We can obtain a clearer sense of just what each class encompassed by examining the Histoire de l’Académie two years later. Here is how experimental philosophy is described:
Experimental Philosophy includes all natural history, all knowledge for which one has need of eyes, of hands, and of all the senses. It considers the bodies of the universe covered with all their sensible properties. It compares these properties linking them together and deducing one from another. This science is all founded on experiment. Without it reason is always in danger of falsehoods and losing itself in systems that it denies. However, experiment also has need of reason; it saves the natural philosopher time and pains; it makes him grasp all at once certain relations that deliver him of several useless operations; and it permits him to turn all his focus towards those phenomena that are decisive. (Histoire de l’Académie, 1750, p. 118)
By contrast speculative philosophy is that which ‘considers those objects that don’t have any properties of bodies. The supreme being, the human mind, and all that which belongs to the mind is the object of this science. The nature of bodies themselves, as represented by our perceptions, even if they are things other than these perceptions, they are in its remit’ (Histoire de l’Académie, 1750, p. 120).
Interestingly, speculative philosophy here is not a method that begins with hypotheses and principles and constructs natural philosophical systems.

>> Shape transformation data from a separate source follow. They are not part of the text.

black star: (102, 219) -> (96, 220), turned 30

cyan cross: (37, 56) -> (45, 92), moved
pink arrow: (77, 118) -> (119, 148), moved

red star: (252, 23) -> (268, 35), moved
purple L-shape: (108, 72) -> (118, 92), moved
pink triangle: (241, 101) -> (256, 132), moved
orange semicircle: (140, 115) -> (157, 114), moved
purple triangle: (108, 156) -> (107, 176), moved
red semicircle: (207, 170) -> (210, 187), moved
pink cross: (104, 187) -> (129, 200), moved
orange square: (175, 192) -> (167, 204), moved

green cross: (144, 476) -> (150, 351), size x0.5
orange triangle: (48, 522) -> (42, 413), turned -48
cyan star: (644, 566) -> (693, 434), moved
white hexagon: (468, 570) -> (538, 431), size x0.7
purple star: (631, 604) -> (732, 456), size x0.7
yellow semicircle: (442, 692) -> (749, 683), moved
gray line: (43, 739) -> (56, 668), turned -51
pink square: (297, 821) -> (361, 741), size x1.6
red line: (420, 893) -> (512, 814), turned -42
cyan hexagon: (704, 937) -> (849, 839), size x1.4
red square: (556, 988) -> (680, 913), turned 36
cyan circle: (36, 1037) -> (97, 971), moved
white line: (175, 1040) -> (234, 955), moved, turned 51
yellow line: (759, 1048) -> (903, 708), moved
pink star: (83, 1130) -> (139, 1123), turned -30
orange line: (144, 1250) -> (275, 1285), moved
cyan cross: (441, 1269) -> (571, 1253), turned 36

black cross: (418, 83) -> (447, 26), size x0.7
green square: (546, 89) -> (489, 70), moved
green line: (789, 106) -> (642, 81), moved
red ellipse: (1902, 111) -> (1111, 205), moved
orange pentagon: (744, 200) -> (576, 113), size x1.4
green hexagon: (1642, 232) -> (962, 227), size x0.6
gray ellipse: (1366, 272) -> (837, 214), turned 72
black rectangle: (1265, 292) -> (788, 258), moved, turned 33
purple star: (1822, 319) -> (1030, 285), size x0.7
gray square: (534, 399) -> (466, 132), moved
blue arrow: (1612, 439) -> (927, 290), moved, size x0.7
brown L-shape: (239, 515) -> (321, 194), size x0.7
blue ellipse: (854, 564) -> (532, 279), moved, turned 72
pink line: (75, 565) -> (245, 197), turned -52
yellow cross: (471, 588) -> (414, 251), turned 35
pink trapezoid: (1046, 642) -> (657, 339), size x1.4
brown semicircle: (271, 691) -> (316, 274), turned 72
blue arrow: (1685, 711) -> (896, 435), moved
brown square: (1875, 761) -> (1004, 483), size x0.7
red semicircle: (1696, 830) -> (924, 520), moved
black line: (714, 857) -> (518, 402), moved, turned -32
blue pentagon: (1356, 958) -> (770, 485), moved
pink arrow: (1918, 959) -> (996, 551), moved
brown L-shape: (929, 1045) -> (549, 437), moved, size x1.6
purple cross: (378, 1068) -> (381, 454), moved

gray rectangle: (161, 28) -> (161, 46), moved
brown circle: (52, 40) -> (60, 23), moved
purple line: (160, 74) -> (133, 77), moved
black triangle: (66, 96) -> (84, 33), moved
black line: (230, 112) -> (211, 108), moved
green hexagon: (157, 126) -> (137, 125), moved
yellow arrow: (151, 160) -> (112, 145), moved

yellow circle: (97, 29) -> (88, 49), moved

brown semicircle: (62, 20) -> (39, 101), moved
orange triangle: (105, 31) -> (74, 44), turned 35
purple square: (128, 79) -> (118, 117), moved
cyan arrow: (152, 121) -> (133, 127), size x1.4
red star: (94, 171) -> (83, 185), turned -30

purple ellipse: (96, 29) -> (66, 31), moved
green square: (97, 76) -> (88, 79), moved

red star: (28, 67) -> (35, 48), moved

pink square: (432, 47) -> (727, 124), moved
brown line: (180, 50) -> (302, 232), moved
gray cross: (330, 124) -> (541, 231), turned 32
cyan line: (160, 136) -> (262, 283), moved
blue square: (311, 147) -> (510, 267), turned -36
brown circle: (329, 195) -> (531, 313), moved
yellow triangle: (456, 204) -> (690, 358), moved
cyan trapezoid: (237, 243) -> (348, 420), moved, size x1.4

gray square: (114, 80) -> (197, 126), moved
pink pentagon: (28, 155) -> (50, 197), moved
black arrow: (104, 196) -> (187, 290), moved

Rather it includes subject matter that is beyond the scope of natural philosophy, what we would call metaphysics. Of course, metaphysics had long been associated with speculative philosophy. Newton’s railing against metaphysics is a case in point. However, for Newton the hypothetical or speculative philosophers allowed metaphysics to intrude into their natural philosophical reasoning. Here, by contrast, speculative philosophy is clearly demarcated from the study of material bodies.
Is this indicative of a shift towards regarding speculative philosophy as pertaining to metaphysics rather than to natural philosophy in mid-eighteenth-century Europe? I would be keen to know of parallel definitions of speculative philosophy.